• _BRANO DI TESTO_:
== == ==

Secondo l'antropologo, la scoperta indicherebbe che i polinesiani dell'Isola di Pasqua sapessero come manipolare il suolo, migliorare le condizioni ambientali e gestire la scarsa fertilità del terreno per garantirsi comunque il necessario da mangiare (sfruttavano per esempio la concimazione litica per rendere il suolo più umido e ricco di nutrienti, come riporta anche Diamond).
Erano dunque più resilienti e bravi ad adattarsi di quanto si pensasse, un popolo che in questi termini, secondo Lipo, stride con quello dipinto dalla teoria dell'ecocidio. Una dieta più ricca di pesce e crostacei e le analisi del suolo, modificato da mani umane che "sapevano il fatto loro", sarebbero un'ulteriore prova del fatto che gli abitanti di Rapa Nui erano in grado di affrontare condizioni poco favorevoli e che per loro la perdita della foresta non avrebbe rappresentato una catastrofe ambientale come la si è sempre descritta.

== == ==

• _RIGHE FORNITE_:
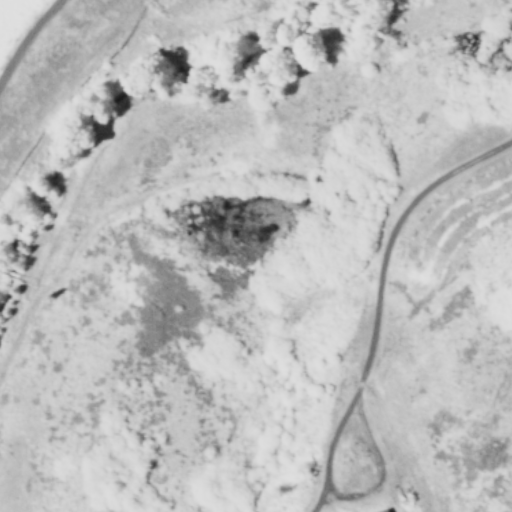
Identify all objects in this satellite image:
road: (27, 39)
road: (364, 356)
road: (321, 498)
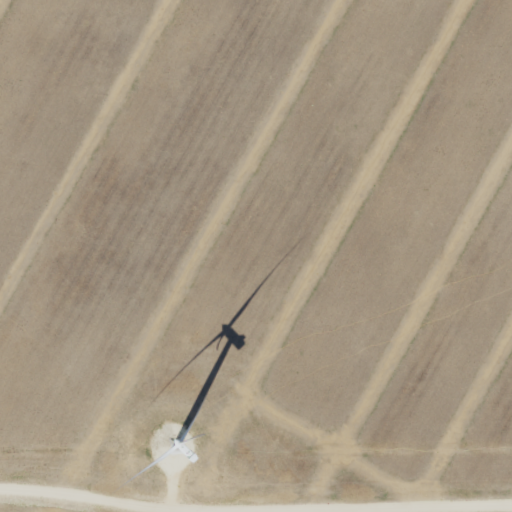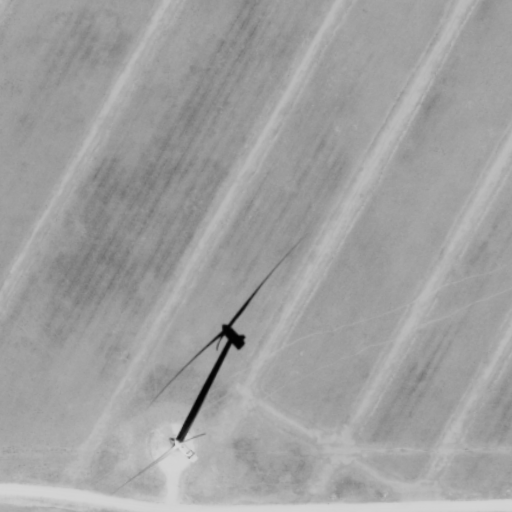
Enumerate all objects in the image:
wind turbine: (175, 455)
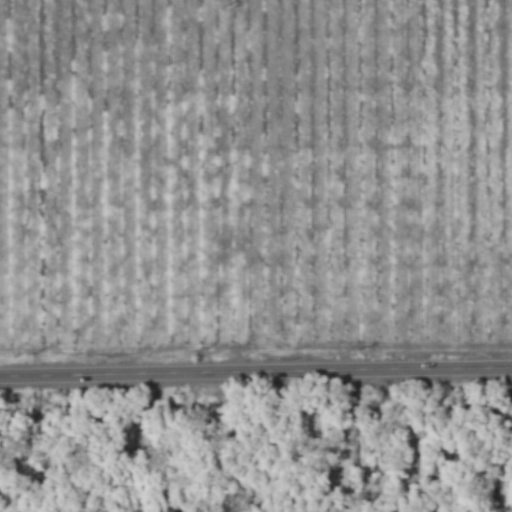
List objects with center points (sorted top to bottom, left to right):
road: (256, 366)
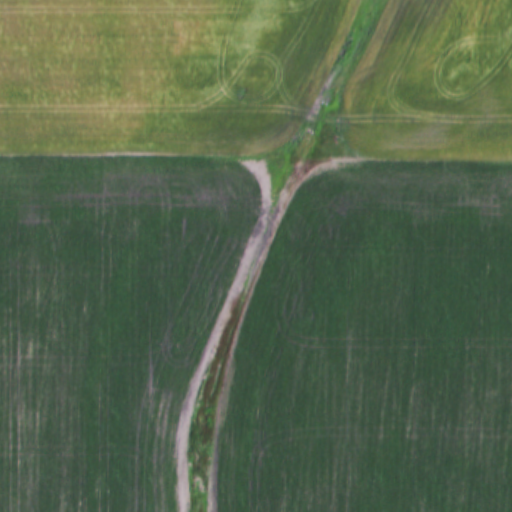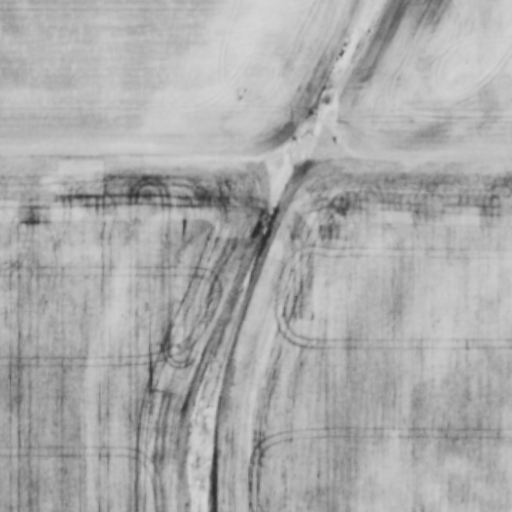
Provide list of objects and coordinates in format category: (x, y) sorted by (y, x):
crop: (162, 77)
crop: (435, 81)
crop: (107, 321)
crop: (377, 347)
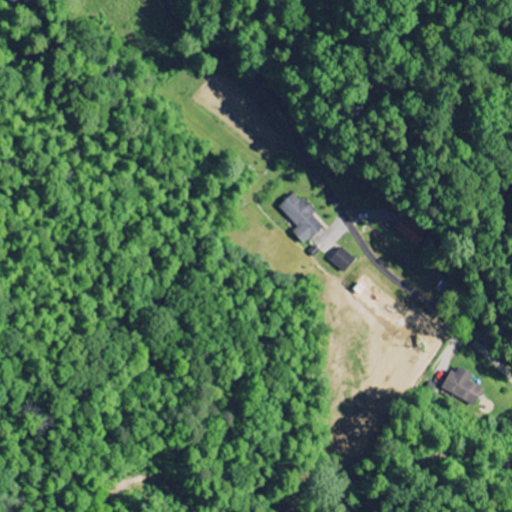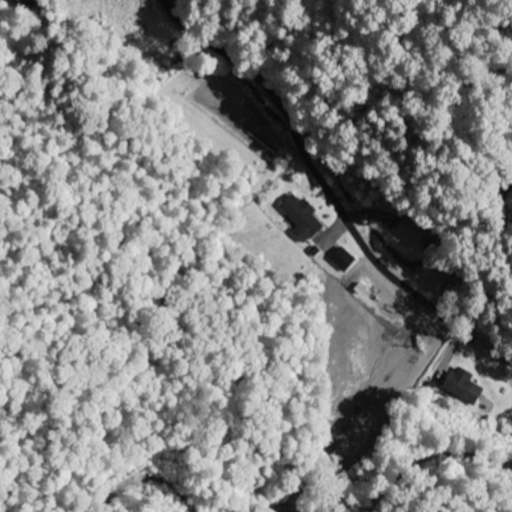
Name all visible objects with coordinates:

== == ==

• _I COMPITI_:
[1] Per favore, riproduci senza modifiche la parte del brano sull'Isola di Pasqua che inizia con "Secondo l'antropologo, la" e termina con "riporta anche Diamond).".
[2] Nel brano sull'Isola di Pasqua, quale tecnica sfruttavano i polinesiani per rendere il suolo più umido e ricco di nutrienti?

• _LE SOLUZIONI_:
[1]
Secondo l'antropologo, la scoperta indicherebbe che i polinesiani dell'Isola di Pasqua sapessero come manipolare il suolo, migliorare le condizioni ambientali e gestire la scarsa fertilità del terreno per garantirsi comunque il necessario da mangiare (sfruttavano per esempio la concimazione litica per rendere il suolo più umido e ricco di nutrienti, come riporta anche Diamond).

[2] La concimazione litica.